Benzene and worker cancers: 'An American tragedy' - samclemens
http://www.publicintegrity.org/2014/12/04/16320/benzene-and-worker-cancers-american-tragedy

======
adaml_623
The scary thing is how this type of behaviour has been happening for decades
(maybe centuries) and implies that the scientific literature on a whole range
of subjects simply cannot be trusted 100%.
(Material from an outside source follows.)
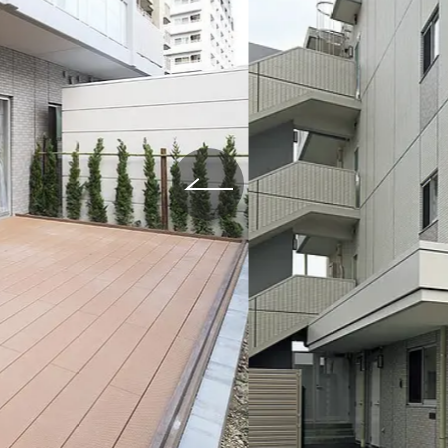
給与制度
スタッフインタビュー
If there is or was an economic, political or idealogical motive for skewing or
misreporting something then it is quite probably there distorting the
historical record.

------
chmaynard
My father was an organic chemist and worked at the DuPont Experimental Station
from 1947 to 1977. He was diagnosed with acute myeloid leukemia in 1977 and
died after several months of chemotherapy. Our family suspected that exposure
to benzene in his research lab at DuPont contributed to his illness, but we
had no proof. I remember hearing stories about how, in the early years, lab
workers commonly used benzene as a general cleaning solvent.

------
coldcode
I witnessed the cavalier attitude towards benzene and its relatives when I was
in grad school (chemistry). But had I learned already during my bachelors how
carcinogenic they were and stayed as safe as I could. I gave up and became a
programmer instead (for many reasons including when software blows up you
don't usually die). This was a long time ago but I doubt much has changed.